*** Records to use ***
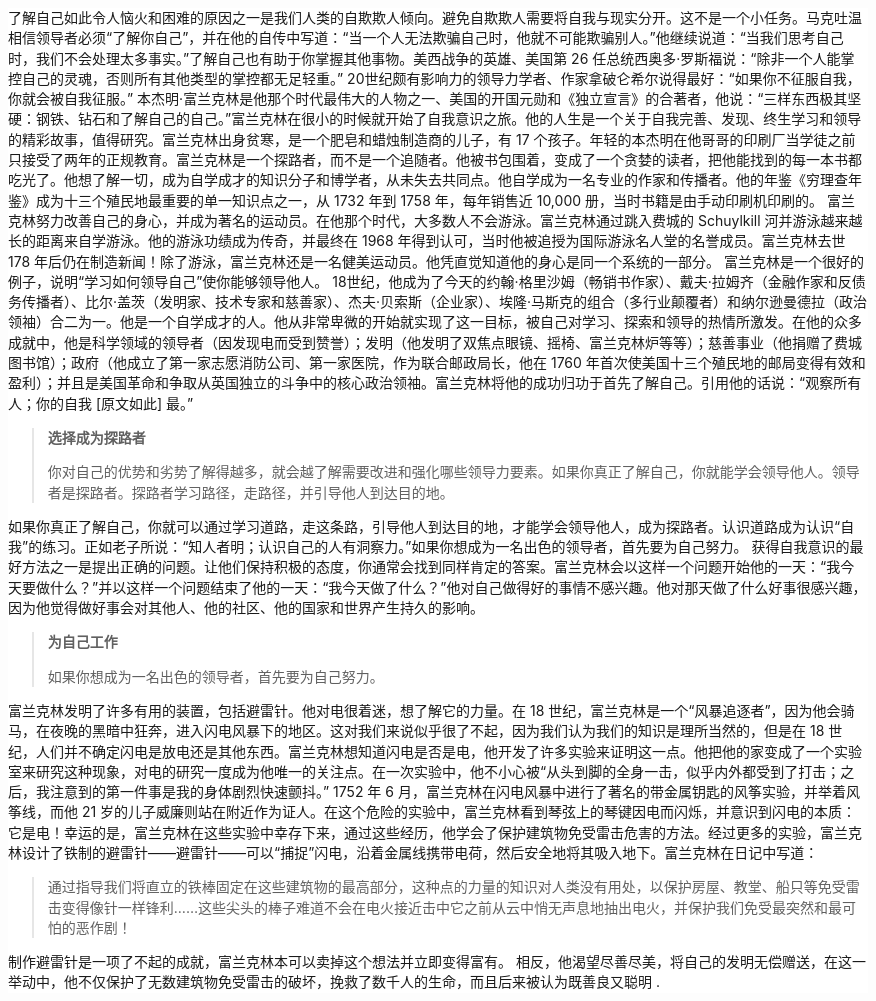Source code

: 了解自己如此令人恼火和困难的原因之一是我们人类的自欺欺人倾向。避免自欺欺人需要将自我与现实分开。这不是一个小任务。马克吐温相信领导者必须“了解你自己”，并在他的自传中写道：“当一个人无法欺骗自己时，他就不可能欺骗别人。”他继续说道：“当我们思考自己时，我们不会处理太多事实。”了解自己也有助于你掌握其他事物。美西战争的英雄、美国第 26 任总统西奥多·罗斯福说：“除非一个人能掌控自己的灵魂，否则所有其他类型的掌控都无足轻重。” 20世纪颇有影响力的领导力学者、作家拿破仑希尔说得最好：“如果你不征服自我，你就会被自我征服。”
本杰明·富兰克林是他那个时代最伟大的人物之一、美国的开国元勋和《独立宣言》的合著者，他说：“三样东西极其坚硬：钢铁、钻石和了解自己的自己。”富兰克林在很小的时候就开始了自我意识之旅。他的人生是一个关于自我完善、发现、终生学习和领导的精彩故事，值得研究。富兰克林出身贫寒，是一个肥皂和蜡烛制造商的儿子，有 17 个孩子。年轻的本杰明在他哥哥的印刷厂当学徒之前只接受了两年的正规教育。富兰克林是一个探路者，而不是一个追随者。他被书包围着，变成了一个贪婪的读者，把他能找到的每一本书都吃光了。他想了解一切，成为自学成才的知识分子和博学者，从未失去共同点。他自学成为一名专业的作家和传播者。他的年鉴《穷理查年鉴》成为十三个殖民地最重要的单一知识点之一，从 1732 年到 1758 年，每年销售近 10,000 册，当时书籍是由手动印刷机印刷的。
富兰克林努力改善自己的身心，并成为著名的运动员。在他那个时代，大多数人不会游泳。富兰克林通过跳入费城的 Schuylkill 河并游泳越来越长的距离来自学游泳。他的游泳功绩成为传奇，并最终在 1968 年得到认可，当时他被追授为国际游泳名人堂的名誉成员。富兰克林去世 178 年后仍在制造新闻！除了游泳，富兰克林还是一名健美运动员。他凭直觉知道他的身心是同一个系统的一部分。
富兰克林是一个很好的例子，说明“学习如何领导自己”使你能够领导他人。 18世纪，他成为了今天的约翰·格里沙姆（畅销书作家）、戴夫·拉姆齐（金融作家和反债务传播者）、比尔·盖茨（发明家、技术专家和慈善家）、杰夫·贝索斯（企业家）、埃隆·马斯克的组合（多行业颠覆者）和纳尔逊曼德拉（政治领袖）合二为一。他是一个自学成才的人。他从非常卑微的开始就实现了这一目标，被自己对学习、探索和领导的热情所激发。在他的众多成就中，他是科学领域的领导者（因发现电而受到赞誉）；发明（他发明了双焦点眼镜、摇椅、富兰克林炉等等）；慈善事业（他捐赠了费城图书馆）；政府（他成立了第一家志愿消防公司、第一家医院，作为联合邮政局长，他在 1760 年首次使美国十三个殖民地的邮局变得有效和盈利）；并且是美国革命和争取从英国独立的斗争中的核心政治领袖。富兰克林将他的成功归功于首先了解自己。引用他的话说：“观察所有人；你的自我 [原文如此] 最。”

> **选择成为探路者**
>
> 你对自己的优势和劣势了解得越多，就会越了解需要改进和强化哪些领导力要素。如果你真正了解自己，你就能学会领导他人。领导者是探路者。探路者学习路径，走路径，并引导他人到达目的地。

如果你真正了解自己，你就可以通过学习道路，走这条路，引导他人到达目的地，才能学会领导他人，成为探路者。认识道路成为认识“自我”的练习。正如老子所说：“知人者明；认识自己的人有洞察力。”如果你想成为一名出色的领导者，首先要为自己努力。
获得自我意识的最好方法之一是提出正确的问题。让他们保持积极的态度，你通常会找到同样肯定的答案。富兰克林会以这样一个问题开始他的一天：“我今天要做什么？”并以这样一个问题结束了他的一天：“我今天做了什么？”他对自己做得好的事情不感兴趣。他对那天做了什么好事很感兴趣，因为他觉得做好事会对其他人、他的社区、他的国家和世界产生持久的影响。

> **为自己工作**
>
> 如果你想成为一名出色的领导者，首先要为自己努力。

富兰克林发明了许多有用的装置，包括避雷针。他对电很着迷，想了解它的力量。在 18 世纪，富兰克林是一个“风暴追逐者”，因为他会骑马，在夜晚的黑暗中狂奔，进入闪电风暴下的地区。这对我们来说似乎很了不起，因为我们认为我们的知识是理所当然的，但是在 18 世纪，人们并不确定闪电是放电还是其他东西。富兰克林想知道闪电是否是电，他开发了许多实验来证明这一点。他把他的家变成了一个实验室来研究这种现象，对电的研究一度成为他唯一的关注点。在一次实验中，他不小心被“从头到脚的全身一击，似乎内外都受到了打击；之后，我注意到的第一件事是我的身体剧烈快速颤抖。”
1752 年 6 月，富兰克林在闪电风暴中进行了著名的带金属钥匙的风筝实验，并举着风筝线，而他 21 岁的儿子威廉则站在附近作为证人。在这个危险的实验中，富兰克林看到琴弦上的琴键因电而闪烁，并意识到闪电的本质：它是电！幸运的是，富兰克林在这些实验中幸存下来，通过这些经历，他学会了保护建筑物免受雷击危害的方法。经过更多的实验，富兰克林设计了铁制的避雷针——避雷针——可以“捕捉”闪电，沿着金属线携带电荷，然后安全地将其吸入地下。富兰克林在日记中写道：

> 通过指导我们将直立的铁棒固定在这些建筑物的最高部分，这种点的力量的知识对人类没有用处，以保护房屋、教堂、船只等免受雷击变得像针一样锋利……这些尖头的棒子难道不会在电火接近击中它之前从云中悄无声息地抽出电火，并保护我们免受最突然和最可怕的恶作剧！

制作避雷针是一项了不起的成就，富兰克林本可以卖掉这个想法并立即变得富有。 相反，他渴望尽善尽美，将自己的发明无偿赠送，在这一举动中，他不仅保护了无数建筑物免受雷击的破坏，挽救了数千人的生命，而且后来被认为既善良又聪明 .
*** End of Records to use ***
*** Records to use ***
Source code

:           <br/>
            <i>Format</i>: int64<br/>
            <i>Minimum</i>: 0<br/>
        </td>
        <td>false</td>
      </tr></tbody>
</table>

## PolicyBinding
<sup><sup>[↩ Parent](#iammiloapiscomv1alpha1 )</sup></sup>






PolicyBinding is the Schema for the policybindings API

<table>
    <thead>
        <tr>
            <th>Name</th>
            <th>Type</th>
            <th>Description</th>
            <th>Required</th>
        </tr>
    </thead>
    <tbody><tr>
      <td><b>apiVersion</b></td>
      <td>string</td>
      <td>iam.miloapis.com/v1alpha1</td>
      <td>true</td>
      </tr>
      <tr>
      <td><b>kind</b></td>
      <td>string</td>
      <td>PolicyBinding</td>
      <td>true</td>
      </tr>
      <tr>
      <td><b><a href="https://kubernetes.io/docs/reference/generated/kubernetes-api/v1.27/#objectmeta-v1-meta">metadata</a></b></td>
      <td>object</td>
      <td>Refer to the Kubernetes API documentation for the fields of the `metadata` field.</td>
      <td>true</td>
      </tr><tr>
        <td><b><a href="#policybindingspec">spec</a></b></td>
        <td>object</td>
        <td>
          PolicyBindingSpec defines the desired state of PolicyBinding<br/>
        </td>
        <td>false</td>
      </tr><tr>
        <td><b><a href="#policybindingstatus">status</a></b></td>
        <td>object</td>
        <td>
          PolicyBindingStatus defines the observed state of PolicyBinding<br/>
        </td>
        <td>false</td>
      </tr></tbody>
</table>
*** End of Records to use ***
- [What the exercise asks]:
Where a line above holds the word "如果你想成为一名出色的领导者", copy it.

- [Your response]:
如果你真正了解自己，你就可以通过学习道路，走这条路，引导他人到达目的地，才能学会领导他人，成为探路者。认识道路成为认识“自我”的练习。正如老子所说：“知人者明；认识自己的人有洞察力。”如果你想成为一名出色的领导者，首先要为自己努力。
> 如果你想成为一名出色的领导者，首先要为自己努力。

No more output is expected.